As of today, our governor has called for the Confederate flag to come down from the monument on the State House grounds.
For something so divisive, you’d think there would be celebration.
But amidst the almost-universal praise, there is a strain of grumbling that goes something like this:
Learn your history! It’s about heritage, not racism!
History is a tricky subject. We can think that it’s an objective account of our past, or we can acknowledge that it is a subjective mish-mash of narratives that managed to win out over other narratives. To be sure, a history of Native Americans in the United States would be written differently from the Native American perspective than those who drove them out of their lands. Curriculum wars have been waged over how certain history has been told in school textbooks. If history was objective, we wouldn’t have these issues.
So when I hear “Learn your history,” I ask: Whose history? I’m a white male Southerner who spent a lot of time in past years studying how the Confederacy came to be, because I wanted to find out which was true: heritage or hate? I love flag design and owned a few Civil War era flags of South Carolina. I read Calhoun and Davis. I have been heavily involved in my own local history initiatives. I studied other instances of secession in world history. I could even see some of the constitutional rationale for secession, on paper and in a vacuum, so to speak. None of that could erase the fact that, despite the causes we may assign to Southern secession and the lingering Confederacy, there were clearly racist motives amidst the non-racist ones in the founding of the CSA. To that end, the flags represent it.
Flags are about active causes. It’s one thing to have a monument to the Confederate dead, but flying a battle flag in their memory doesn’t do anything other than imply we still support that cause today. It’s safe to say those men died for their country–CSA, at the time–and I would imagine their idea of patriotism today would beholden them to the same United States Flag that we fly today as Americans. (That brings up another point: flying those two flags at the same time seems completely illogical to me, but that’s another post.)
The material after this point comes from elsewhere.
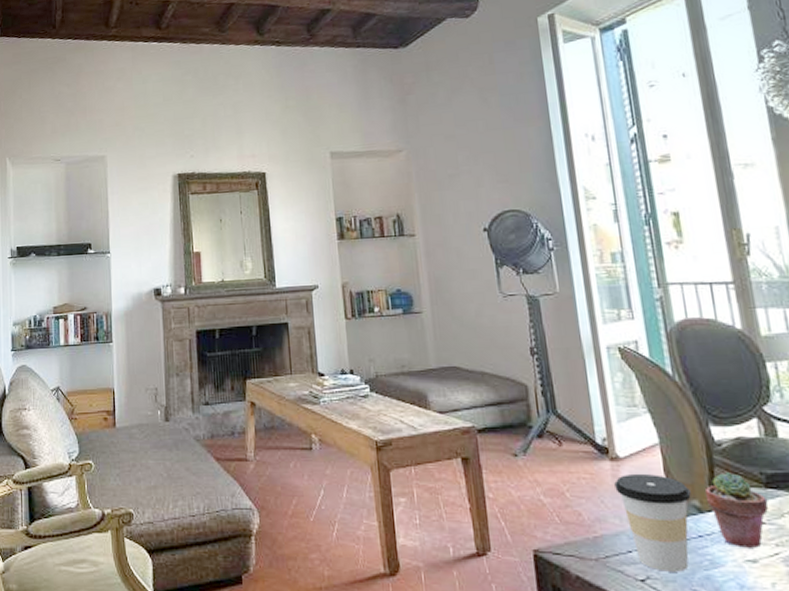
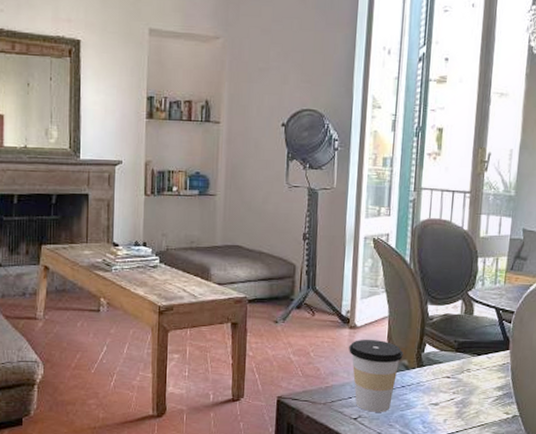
potted succulent: present [704,473,769,548] -> none [413,340,456,395]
When we–white, southern, reasonably comfortable, and only connected to the Civil War by memory or distant relatives who were fighting to keep their economic interests alive–say “learn your history,” we are actually saying “learn the history that makes this flag okay.” The problem is, it’s not that simple. History is checkered. History is subjective. You cannot tell me that a descendant of a slave in South Carolina has the same perspective on history that we do. When we say “learn your history,” we are once again imposing our will over those who don’t have the luxury of a Gone With The Wind recollection of history.
If you can put together an entire nation, or state, or county of people who think that battle flag represents them, then secede again and fly it. But as it stands, state government represents all state residents, and enough of them don’t share the same history you do of that symbol. What’s wrong with being a good neighbor and letting it go?